The alliance also reminded the FCC that there's no industry testbed to examine RCD interoperability issues and that there are “multiple RCD specifications,” not all of which are “aligned.”
As branded calling rollouts progress, industry “still has critical work to do before the full promise of these technologies can be realized,” CTIA said. Reliably vetting digital ID enterprise callers -- “setting aside individual callers, which the FNPRM’s proposal does not distinguish -- is a monumental task, and the wireless industry is rapidly rising to meet the challenge.” The group said the FCC shouldn’t issue rules or mandates “that could disrupt the significant momentum” and “hinder the market from identifying the best solutions for enterprise callers and consumers alike.”
USTelecom warned that Stir/Shaken wasn’t “designed to identify callers or, on its own, determine call legitimacy, and proposals to mandate caller identity or verification requirements are premature.” Data now available shows that many illegal calls, including scams, “are signed and carry the highest level of attestation, underscoring that caller ID authentication alone is not a proxy for call legitimacy,” it said. The FCC should “preserve the integrity” of the Stir/Shaken framework “by maintaining a clear and consistent distinction between number authentication and caller identity or call legitimacy.”
NCTA argued that the FCC shouldn’t impose new regulations on legitimate call providers and should instead push industry to complete the IP transition. As the commission “is aware,” Stir/Shaken call authentication “only works when calls travel end-to-end in IP,” NCTA said. But a substantial portion of voice traffic today still “originates on or transits a legacy time-division multiplexing network, frustrating and even nullifying efforts and investments in IP-based robocall mitigation technologies.”

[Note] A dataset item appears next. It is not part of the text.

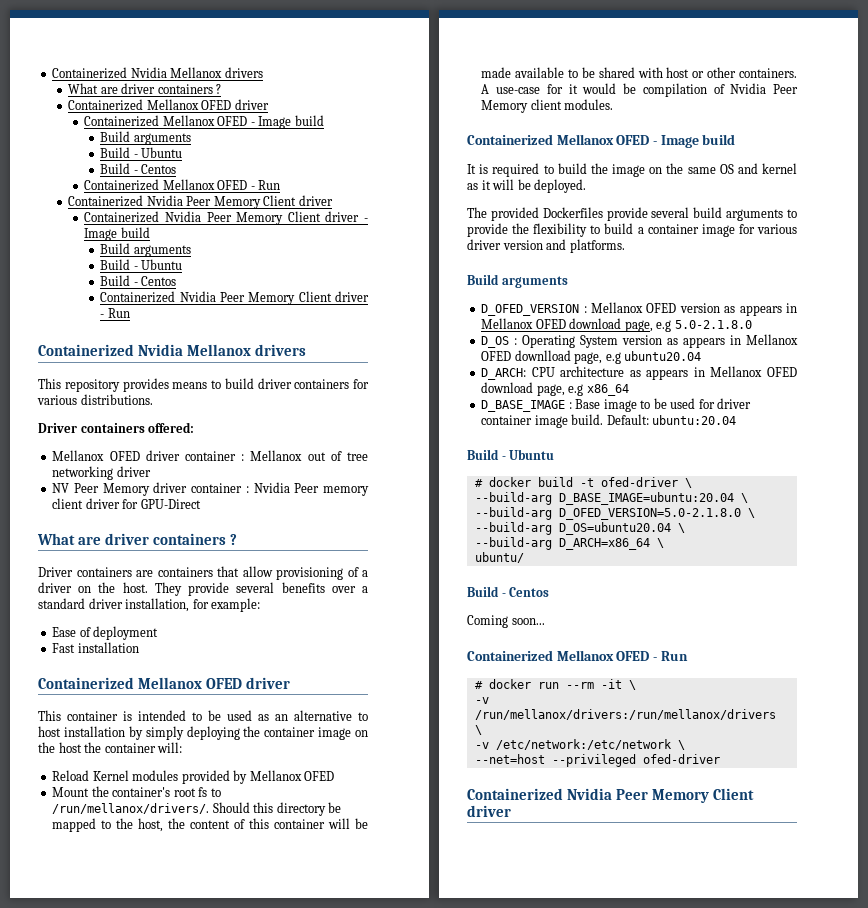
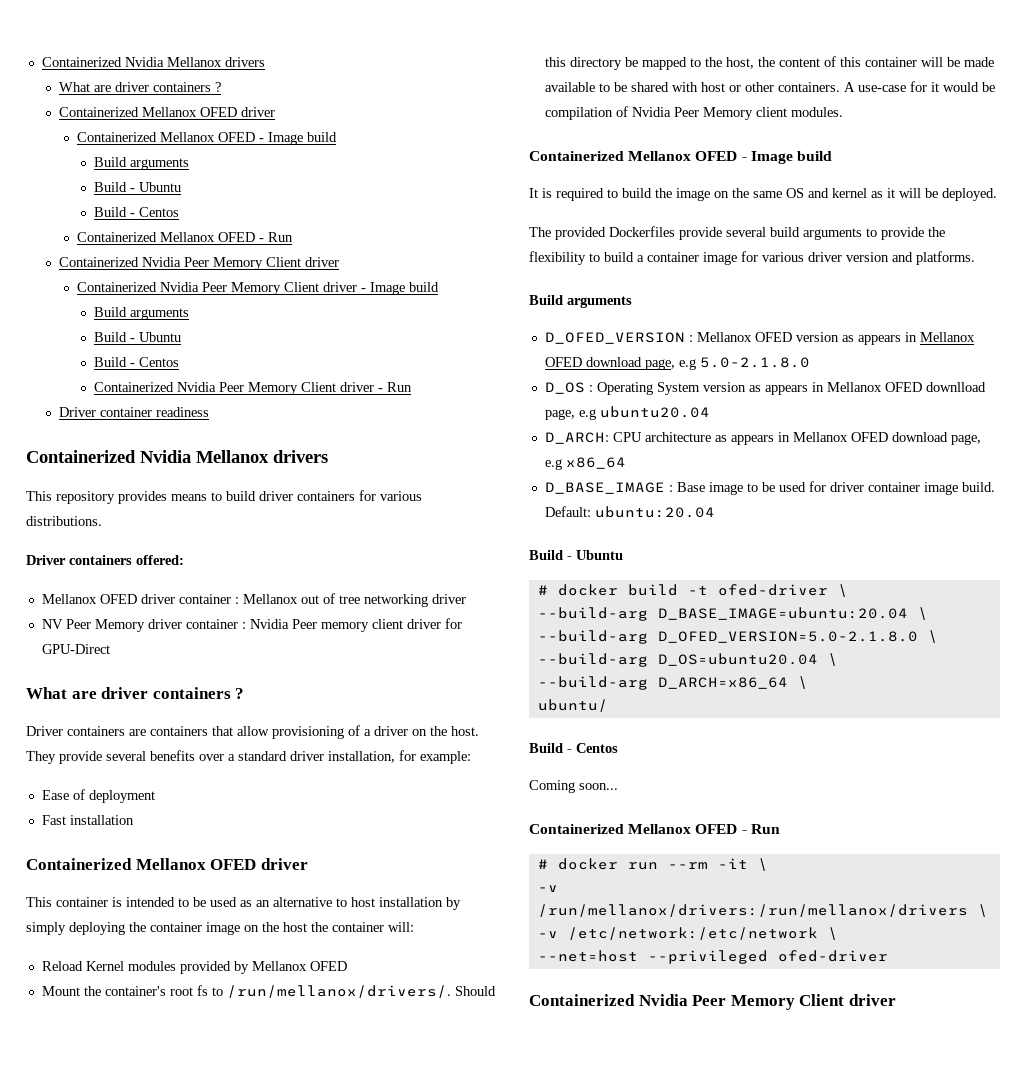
(130, 313) none -> [59,407,210,417] // Driver container readiness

Incompas agreed that completing the IP transition is the most important next step for the FCC. The time-division multiplexing “gap” means that Stir/Shaken authentication information is stripped from about 61% of signed calls, the group said. Until the IP transition is complete, “enhancements to caller identity verification and branding will remain incomplete and unreliable, fundamentally undermining the Commission’s goals with its reopening of the record in this proceeding.”
Call labeling is “a complex, dynamic, and quickly evolving market in which the commission should allow more, rather than less, flexibility to innovate,” Verizon said. The carrier noted that it’s launching branded calling ID “at scale” this year, “which on its own will fundamentally enhance how our wireless customers experience receiving calls from trusted and verified businesses.”
T-Mobile also urged the FCC to take a cautious approach. "Consumers are more likely to answer a call when identity information is displayed (such as a name, logo, or reason for calling) and are similarly likely to avoid calls without caller identity information," it said. That means “inaccuracies or overstatements in the presentation of a caller’s identity can have real consumer-protection consequences.”